* **ПРИМЕНЯЕМ ПРОЧИТАННОЕ**
**1)** Определите, согласуются ли с текстом о Гераклите следующие утверждения. Для каждого ответьте «да» или «нет» и приведите точную цитату, которая это решает.
(a) Метафора, согласно тексту, имеет только переносный смысл.
(b) Гераклитовский ребенок в тексте назван лишь поэтической метафорой.
(c) Для первобытного человека его мифы были фантастикой.
**2)** Перепишите без изменений отрывок из текста о Гераклите от слов «1) Образ играющего» до слов «буквальная характеристика космоса.».

* **ТЕКСТ ДЛЯ УПРАЖНЕНИЯ**

1) Образ играющего ребенка у Гераклита вовсе не есть только поэтическая  метафора. Когда поэт говорит, что «румяной зарею покрылся восток», то он вовсе не хочет сказать, что восток покупал красящие вещества в парфюмерном магазине, садился перед зеркалом и наводил румяна на свои щеки. Другими словами, всякая метафора вовсе не имеет буквального смысла, а смысл только переносный или, как мы сказали бы теперь, только сигнификативный. Гераклитовский же ребенок – это не только метафора, но и вполне буквальная характеристика космоса.

2) Однако и буквальность имеется здесь в виду отнюдь не всякая. Ее никак нельзя понимать грубо. Если под мифом понимать фантастический рассказ, то, хотя первобытный человек и понимал свои мифы буквально, это не было фантастикой, каковой являются мифы только для нашего современного позитивиста. Это – реальность, и притом не только для Гераклита, но и для всей античности отнюдь не фантастическая.

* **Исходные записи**
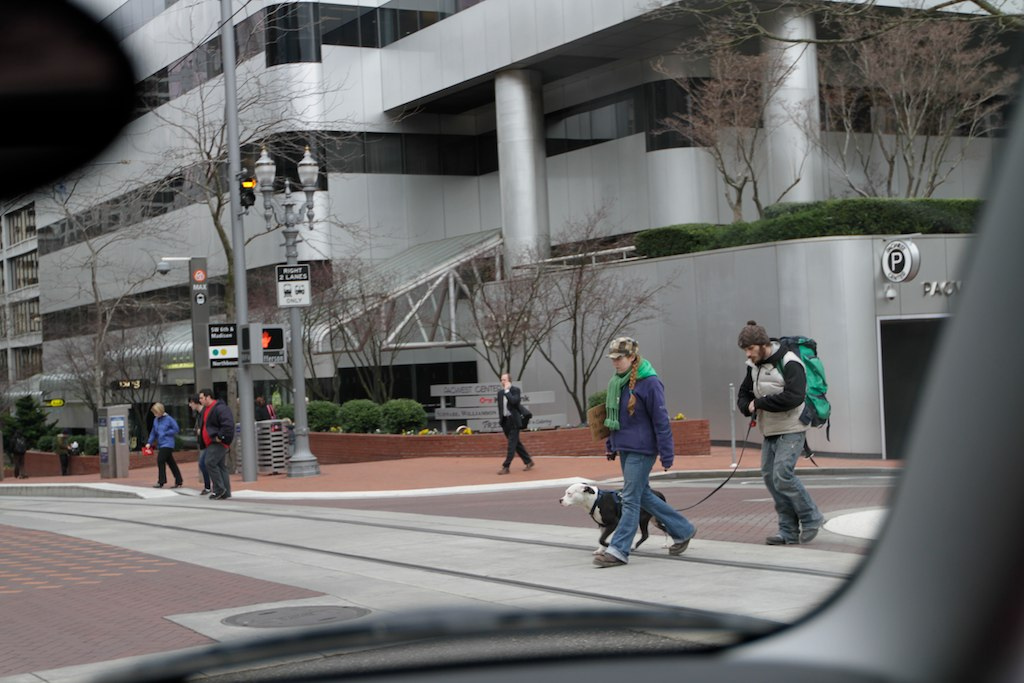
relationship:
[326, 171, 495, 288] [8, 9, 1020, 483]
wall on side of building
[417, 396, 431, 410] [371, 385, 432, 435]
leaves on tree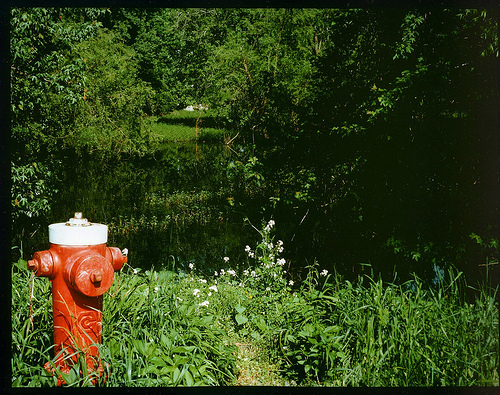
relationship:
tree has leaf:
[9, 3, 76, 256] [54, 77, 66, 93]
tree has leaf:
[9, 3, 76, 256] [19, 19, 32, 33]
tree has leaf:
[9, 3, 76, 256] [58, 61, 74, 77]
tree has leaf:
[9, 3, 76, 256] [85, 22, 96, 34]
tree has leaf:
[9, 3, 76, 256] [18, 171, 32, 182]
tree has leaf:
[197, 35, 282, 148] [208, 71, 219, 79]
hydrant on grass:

* * *

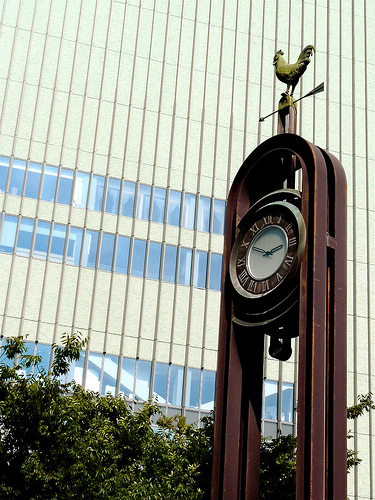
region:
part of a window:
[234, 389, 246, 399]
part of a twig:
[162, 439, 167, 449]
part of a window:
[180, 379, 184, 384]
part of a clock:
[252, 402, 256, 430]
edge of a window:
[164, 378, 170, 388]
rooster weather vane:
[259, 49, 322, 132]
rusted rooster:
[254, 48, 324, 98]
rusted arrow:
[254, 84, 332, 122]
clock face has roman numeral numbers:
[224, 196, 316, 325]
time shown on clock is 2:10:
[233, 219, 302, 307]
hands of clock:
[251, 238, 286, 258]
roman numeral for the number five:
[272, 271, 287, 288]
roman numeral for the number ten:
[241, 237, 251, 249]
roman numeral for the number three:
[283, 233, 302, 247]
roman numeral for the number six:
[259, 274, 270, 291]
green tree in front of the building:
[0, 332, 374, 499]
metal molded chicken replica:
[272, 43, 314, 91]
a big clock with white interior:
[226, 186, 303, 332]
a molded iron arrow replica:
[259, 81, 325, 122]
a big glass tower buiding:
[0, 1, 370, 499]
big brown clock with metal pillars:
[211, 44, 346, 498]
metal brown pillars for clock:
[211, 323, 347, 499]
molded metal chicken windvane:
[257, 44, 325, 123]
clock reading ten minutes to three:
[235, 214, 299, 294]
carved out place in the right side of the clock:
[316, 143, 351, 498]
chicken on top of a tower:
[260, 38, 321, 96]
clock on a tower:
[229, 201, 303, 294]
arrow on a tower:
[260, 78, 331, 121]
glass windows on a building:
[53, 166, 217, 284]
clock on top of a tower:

* **ОТВЕТЫ К ЗАДАНИЯМ**
**1)**
(a) Да: «всякая метафора вовсе не имеет буквального смысла, а смысл только переносный».
(b) Нет: «Гераклитовский же ребенок – это не только метафора, но и вполне буквальная характеристика космоса».
(c) Нет: «хотя первобытный человек и понимал свои мифы буквально, это не было фантастикой».

**2)**
1) Образ играющего ребенка у Гераклита вовсе не есть только поэтическая  метафора. Когда поэт говорит, что «румяной зарею покрылся восток», то он вовсе не хочет сказать, что восток покупал красящие вещества в парфюмерном магазине, садился перед зеркалом и наводил румяна на свои щеки. Другими словами, всякая метафора вовсе не имеет буквального смысла, а смысл только переносный или, как мы сказали бы теперь, только сигнификативный. Гераклитовский же ребенок – это не только метафора, но и вполне буквальная характеристика космоса.